Hi Alison and Jonathan,

I'm confused by the following discussion:

17. land_ice_mass_not_displacing_sea_water (kg)
The name and units are agreed. I suggest the following as the definition:
' "Land ice not displacing sea water" means land ice that would not alter sea 
level if removed. It excludes ice shelves and grounded ice-sheets resting on bedrock that 
is below sea level. It includes glaciers, floating ice caps and ice-sheets resting on 
bedrock above sea level. The quantity with standard name 
land_ice_mass_not_displacing_sea_water is the total mass integrated over an area of land 
ice. The geographical extent of the ice over which the mass was calculated should be 
described by providing bounds on the horizontal coordinate variables.'

Is the bit about glaciers and ice caps correct?
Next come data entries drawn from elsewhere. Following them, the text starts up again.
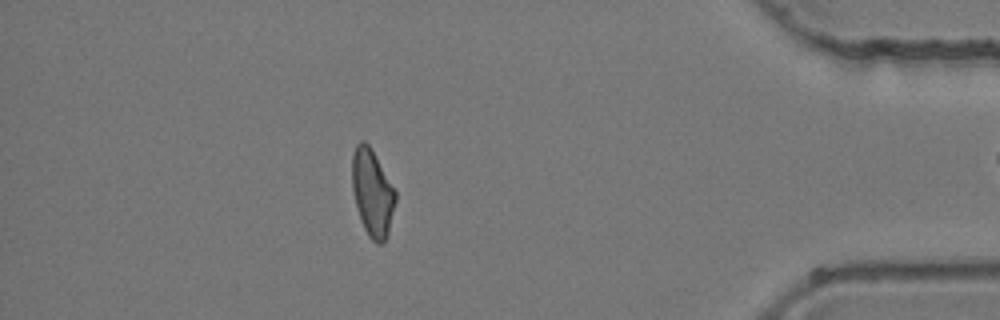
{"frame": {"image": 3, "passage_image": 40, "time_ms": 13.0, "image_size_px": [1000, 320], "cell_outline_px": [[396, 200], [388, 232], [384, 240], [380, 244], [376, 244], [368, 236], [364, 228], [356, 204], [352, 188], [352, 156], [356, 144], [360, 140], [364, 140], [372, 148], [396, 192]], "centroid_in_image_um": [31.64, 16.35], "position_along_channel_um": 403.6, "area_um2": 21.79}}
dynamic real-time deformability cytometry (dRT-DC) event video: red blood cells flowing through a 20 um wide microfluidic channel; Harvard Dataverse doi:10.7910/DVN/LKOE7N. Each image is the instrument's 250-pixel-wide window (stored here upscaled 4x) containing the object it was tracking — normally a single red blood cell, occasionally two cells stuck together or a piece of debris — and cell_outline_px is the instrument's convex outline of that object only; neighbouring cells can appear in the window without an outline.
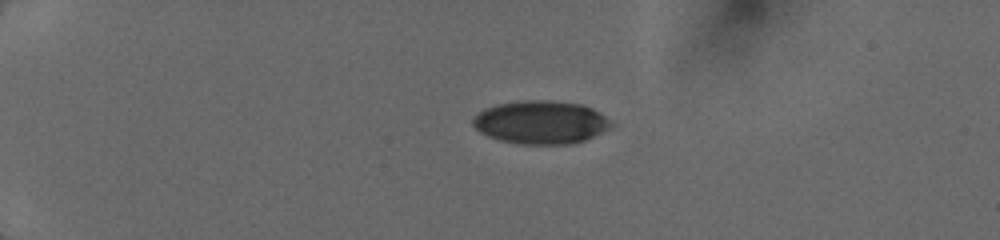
{"species": "human", "species_latin": "Homo sapiens", "temperature_condition": "cold", "stored_images_in_passage": 6, "camera_frame_rate_fps": 3000, "um_per_image_px": 0.085, "donor": {"sex": "female"}, "frame": {"image": 1, "passage_image": 1, "time_ms": 0.0, "image_size_px": [1000, 240], "cell_outline_px": [[616, 124], [584, 140], [572, 144], [520, 144], [500, 140], [488, 136], [480, 132], [472, 124], [472, 116], [484, 108], [496, 104], [520, 100], [552, 100], [580, 104], [592, 108], [600, 112]], "centroid_in_image_um": [45.94, 10.38], "position_along_channel_um": 39.1, "area_um2": 35.03}}
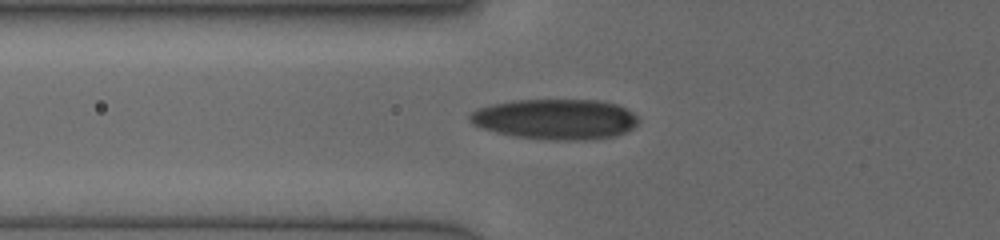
{"frame": {"image": 2, "passage_image": 5, "time_ms": 2.667, "image_size_px": [1000, 240], "cell_outline_px": [[640, 120], [632, 128], [616, 136], [592, 140], [548, 140], [512, 136], [476, 128], [468, 120], [468, 116], [472, 112], [480, 108], [492, 104], [516, 100], [600, 100], [616, 104], [632, 112]], "centroid_in_image_um": [47.18, 10.14], "position_along_channel_um": 78.6, "area_um2": 40.06}}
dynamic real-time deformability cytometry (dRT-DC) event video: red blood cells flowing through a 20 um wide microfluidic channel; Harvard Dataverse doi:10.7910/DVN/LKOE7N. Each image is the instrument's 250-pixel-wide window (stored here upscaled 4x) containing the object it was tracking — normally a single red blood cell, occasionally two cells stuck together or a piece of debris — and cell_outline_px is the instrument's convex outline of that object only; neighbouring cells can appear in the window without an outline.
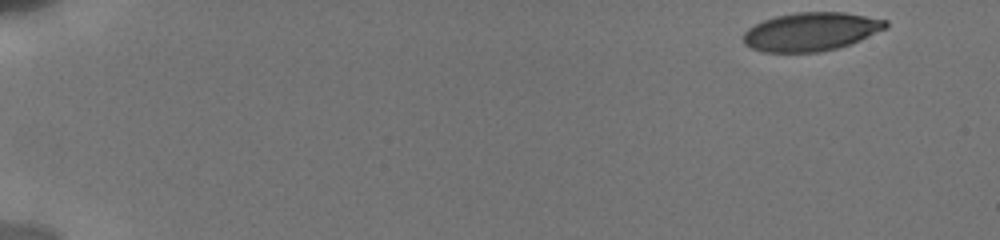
{"species": "human", "species_latin": "Homo sapiens", "temperature_condition": "cold", "stored_images_in_passage": 51, "camera_frame_rate_fps": 3000, "um_per_image_px": 0.085, "donor": {"sex": "male"}, "frame": {"image": 1, "passage_image": 1, "time_ms": 0.0, "image_size_px": [1000, 240], "cell_outline_px": [[888, 28], [860, 40], [836, 48], [820, 52], [764, 52], [752, 48], [744, 44], [744, 32], [748, 28], [764, 20], [776, 16], [796, 12], [844, 12], [888, 20]], "centroid_in_image_um": [68.96, 2.69], "position_along_channel_um": 16.0, "area_um2": 31.85}}
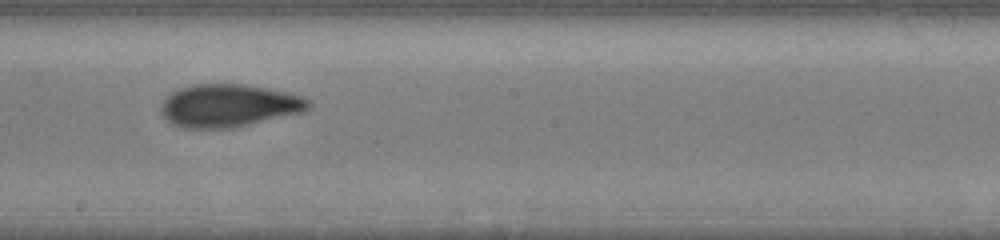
{"frame": {"image": 2, "passage_image": 29, "time_ms": 9.667, "image_size_px": [1000, 240], "cell_outline_px": [[312, 108], [304, 112], [232, 128], [184, 128], [172, 124], [160, 112], [160, 104], [172, 92], [180, 88], [196, 84], [244, 84], [268, 88], [288, 92], [304, 96], [312, 100]], "centroid_in_image_um": [19.51, 8.97], "position_along_channel_um": 228.7, "area_um2": 37.11}}
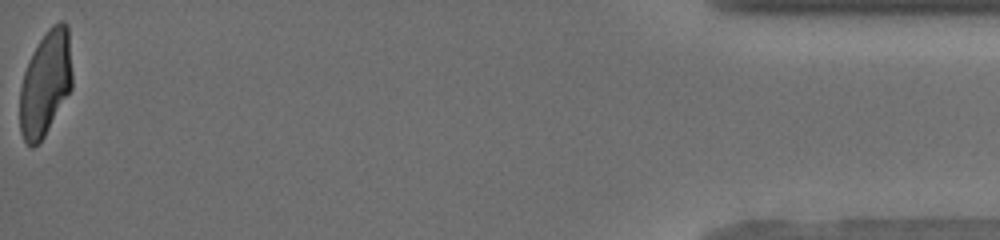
{"frame": {"image": 3, "passage_image": 51, "time_ms": 17.0, "image_size_px": [1000, 240], "cell_outline_px": [[72, 88], [44, 136], [32, 148], [24, 140], [20, 132], [20, 88], [24, 72], [32, 52], [48, 28], [52, 24], [60, 20], [68, 24], [72, 72]], "centroid_in_image_um": [3.87, 7.05], "position_along_channel_um": 431.3, "area_um2": 32.02}, "authors_computed_cell_mechanics": {"area_um2": 34.7378, "velocity_mm_per_s": 3.8456, "shape_relaxation_time_tau1_ms": 3.6059, "shape_relaxation_time_tau2_ms": 1.7245, "deformation_change_tau1": 0.1398, "deformation_change_tau2": 0.0688}}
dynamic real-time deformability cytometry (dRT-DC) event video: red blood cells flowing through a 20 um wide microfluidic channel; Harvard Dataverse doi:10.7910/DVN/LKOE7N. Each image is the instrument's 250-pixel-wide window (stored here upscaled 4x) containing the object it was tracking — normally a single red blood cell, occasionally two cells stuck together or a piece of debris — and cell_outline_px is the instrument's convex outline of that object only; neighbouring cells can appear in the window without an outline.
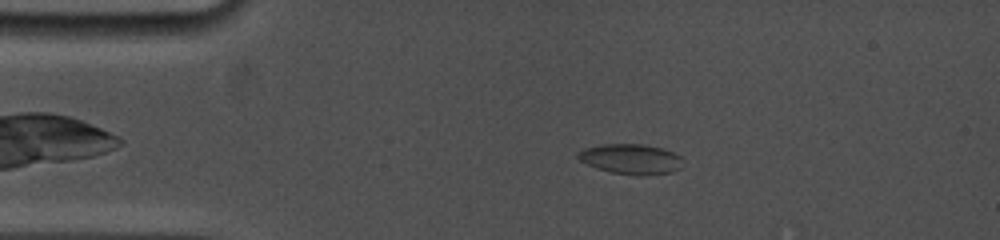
{"species": "common noctule bat (a hibernating species)", "species_latin": "Nyctalus noctula", "temperature_condition": "cold", "stored_images_in_passage": 97, "camera_frame_rate_fps": 5000, "um_per_image_px": 0.085, "animal": {"sex": "female", "body_mass_g": 19.0, "forearm_length_mm": 53.3}, "frame": {"image": 1, "passage_image": 18, "time_ms": 2.8, "image_size_px": [1000, 240], "cell_outline_px": [[680, 168], [672, 172], [648, 176], [612, 172], [596, 168], [580, 160], [576, 156], [584, 148], [604, 144], [644, 144], [660, 148], [672, 152], [680, 156]], "centroid_in_image_um": [53.62, 13.52], "position_along_channel_um": 31.4, "area_um2": 18.15}}
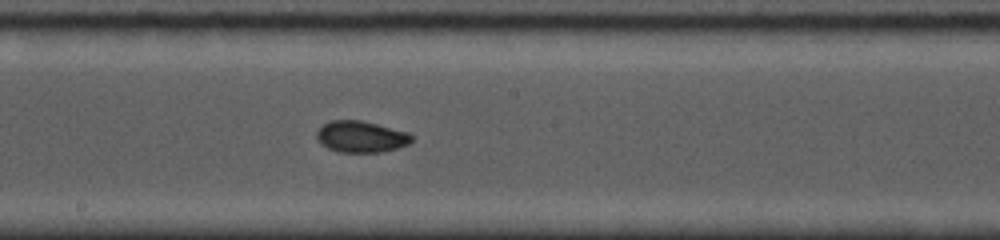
{"frame": {"image": 2, "passage_image": 52, "time_ms": 8.8, "image_size_px": [1000, 240], "cell_outline_px": [[412, 140], [408, 144], [396, 148], [380, 152], [336, 152], [320, 144], [316, 140], [316, 132], [324, 124], [332, 120], [360, 120], [408, 132], [412, 136]], "centroid_in_image_um": [30.64, 11.62], "position_along_channel_um": 217.6, "area_um2": 17.34}}
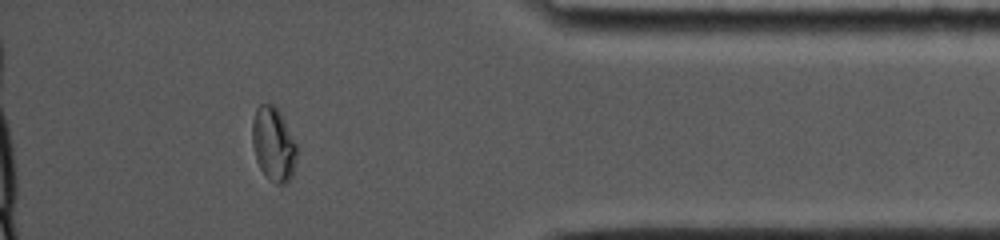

I put it in because the 
definition of land_ice usually refers to them and I want to be as clear as 
possible about how this name differs from the others.
Glaciers is correct, but not "floating ice caps". You could say "ice caps".
Glaciologists use "ice cap" to mean a thing like a glacier or an ice sheet
but of intermediate size. (Journalists, confusingly, sometimes use "ice cap"
to refer to Arctic sea-ice.)


In the first sentence does "would not alter sea level if removed" mean the same thing as "would not alter sea level if melted (assuming the water runs into the sea)"? If so, I would rewrite the next two sentence something like "It excludes ice shelves (and any other sort of floating ice) and it excludes a fraction of grounded ice-sheet mass equivalent to the mass of any sea water it displaces. It includes glaciers and a portion the portion of grounded ice-sheet mass exceeding the mass of any sea water displaced." I think mentioning "ice caps" confuses things. I think this better accounts for the difference in density of frozen water and liquid water. Perhaps that density difference isn't large enough to matter. If so, then I think you could say "It excludes ice shelves (and any other sort of floating ice) and the portion of grounded ice-sheets that is below sea level. It includes glaciers and the mass of grounded ice-sheets existing above sea level."